Think about teenagers who lived alone. They do not have family. I am sixteen and I studied abroad in the United States. I spent most of my day with my host family. When I was in Korea, I did not know how much they love me. Frankly, I thought their loving, giving, and taking cares of me are their duty. And there were also some conflicts with my mom like when I wanted to play with my friends more than just studying, my mom wanted me to study more than playing with my friends. Also, Korean education is really hard for everyone.Teachers usually made tests hard, and there are lots of things to do. Those facts made me to study abroad like my brother, Jin. At first, I was so happy because I had chance to study abroad and I love to meet new friends. Also, I appreciate that I can get an opportunity to learn more. But I also have concerned about my adjustment. The reason why I concerned is that it is hard to get used to new environment. When the departing day came, I felt more nervous than happiness because I saw my friends crying and my room was getting empty. After I came to the United States, I met many other school students before the school started: Christy Jung, Jake Jung, Hye-rim Lee, Sunny Hong, Cindy Kim, and In-sung Kim. Spending my most time to set my stuff in new house was not that hard. After school began, I get many stresses. That made me to miss my mom and it was really hard to study in English. My first day of school was really terrible because I did not know anyone in our school except international school students and I had to speak in English every-time, everywhere. I made many mistakes on the first day of school. Few days later school began, I cried a lot because there were many things to do and I missed my parents.

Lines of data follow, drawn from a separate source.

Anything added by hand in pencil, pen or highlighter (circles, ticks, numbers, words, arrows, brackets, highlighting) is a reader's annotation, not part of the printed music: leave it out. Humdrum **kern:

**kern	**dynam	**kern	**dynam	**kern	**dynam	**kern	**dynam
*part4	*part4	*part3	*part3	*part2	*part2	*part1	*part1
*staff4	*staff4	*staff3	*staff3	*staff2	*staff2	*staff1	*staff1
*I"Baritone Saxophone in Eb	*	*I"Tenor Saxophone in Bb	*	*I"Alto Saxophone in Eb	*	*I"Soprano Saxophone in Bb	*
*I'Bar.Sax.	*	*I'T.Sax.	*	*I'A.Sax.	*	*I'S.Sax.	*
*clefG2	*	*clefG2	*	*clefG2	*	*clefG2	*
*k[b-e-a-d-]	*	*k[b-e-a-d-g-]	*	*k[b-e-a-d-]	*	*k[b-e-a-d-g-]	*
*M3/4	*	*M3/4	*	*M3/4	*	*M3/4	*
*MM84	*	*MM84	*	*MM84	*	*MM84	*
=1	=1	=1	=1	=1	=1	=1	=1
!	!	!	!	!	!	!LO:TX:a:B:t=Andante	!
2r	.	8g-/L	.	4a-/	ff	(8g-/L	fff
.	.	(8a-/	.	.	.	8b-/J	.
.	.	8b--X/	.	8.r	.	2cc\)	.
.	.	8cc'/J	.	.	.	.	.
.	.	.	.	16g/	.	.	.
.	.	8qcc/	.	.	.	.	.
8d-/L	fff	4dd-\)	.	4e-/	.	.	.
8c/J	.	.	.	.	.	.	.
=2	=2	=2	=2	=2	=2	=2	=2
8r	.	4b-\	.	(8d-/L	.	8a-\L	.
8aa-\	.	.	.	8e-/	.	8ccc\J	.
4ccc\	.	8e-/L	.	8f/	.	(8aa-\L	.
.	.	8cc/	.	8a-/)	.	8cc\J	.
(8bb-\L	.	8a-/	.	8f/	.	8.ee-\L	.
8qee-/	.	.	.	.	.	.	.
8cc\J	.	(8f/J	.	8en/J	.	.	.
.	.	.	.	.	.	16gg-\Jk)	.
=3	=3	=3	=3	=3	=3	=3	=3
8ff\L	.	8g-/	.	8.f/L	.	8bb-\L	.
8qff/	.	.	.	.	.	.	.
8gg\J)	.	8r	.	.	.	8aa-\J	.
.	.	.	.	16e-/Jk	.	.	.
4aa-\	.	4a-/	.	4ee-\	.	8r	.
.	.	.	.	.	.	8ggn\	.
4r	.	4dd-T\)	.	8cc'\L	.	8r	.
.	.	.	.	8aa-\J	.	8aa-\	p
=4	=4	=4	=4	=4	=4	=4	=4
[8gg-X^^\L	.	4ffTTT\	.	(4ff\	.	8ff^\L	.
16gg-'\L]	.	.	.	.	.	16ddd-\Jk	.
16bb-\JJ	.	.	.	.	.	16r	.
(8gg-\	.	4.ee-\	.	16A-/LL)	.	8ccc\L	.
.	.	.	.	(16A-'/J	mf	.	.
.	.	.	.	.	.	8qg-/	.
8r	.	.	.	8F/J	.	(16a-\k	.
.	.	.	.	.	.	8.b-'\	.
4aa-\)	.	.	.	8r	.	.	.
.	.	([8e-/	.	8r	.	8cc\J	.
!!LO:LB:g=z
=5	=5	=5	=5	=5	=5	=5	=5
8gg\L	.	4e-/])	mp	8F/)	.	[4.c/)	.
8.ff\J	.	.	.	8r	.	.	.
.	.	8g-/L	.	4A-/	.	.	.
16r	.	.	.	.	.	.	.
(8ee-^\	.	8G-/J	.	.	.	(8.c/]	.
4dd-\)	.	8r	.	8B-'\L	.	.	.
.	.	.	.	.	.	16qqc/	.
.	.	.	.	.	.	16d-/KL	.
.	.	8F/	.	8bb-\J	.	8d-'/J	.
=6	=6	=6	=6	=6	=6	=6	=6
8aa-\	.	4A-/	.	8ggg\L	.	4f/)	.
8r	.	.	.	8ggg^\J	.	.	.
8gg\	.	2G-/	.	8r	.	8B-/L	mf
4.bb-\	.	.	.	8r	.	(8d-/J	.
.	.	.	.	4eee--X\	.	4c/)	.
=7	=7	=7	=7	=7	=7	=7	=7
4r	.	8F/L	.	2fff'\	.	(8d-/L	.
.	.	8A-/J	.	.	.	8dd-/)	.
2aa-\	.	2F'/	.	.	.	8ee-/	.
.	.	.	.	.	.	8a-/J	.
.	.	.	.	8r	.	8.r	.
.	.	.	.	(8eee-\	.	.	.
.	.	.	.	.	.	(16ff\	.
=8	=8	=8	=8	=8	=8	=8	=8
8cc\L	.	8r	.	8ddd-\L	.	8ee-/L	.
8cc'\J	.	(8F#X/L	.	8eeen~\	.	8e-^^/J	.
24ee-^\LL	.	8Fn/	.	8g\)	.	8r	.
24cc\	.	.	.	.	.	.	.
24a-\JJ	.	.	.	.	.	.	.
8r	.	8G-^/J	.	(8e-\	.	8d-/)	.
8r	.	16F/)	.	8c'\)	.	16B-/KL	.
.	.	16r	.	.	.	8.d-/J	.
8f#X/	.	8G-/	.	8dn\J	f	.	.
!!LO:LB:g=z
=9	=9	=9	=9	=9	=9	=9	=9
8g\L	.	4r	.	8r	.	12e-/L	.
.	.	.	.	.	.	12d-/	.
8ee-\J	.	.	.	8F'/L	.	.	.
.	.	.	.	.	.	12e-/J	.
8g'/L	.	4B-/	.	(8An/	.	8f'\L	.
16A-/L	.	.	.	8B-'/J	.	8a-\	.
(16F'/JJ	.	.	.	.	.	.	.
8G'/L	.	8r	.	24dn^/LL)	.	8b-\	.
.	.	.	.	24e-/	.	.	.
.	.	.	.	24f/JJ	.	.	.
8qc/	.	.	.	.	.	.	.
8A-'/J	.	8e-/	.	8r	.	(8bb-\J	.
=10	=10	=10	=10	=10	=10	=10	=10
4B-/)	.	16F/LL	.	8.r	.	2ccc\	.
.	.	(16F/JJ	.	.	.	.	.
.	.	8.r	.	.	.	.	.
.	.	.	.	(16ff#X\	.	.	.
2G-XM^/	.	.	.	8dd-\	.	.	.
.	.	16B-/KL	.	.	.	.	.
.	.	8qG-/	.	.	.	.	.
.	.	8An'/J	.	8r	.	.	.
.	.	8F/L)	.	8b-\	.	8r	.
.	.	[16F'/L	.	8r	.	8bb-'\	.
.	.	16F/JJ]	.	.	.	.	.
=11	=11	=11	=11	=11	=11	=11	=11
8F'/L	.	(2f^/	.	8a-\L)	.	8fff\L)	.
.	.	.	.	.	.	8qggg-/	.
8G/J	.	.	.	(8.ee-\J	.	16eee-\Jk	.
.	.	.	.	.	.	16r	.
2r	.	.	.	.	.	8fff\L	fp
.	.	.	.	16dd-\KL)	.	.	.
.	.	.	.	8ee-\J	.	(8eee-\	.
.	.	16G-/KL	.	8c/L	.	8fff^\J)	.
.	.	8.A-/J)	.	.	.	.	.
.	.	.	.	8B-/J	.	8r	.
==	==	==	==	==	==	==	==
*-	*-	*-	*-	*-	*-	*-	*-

The hardest time was getting used along with my host family: know who they are, what they like, and what they wanted me to do. Sometimes, there are conflicts between me and my host family. The main reason is that I did not know my host family well, and also they did not know me well. So, I had lots of stresses about that problem and many school works. But the only way that can make me feel better is that when I talked with my mom on the phone. She always asked me about my daily life and concerned about me a lot. Actually, I felt kind of annoying when my parents kept asking lots of things. But I really appreciate it right now. They do it for me because they loved me.
Another example that made me to know my family’s love is that when I was sick. When I was sick in Korea, my parents always stayed with me. And they also made many of my favorite foods. Of course, my host family cared about my healthy but not taking care of me. They just asked me how I felt and told me take a rest. And they left me alone in the room. I do not like being sick alone. It makes me feel worse. In that time, I really missed my parents and I want to go back to Korea.
Those things make me to know my family’s love. My family gave me a comfort and strength. That strength made me to overcome many difficulties. And I also realized that no one can replace their place. If someone replaces their place, those people cannot give great and endless love like my real family. This I believe that my family is most important thing.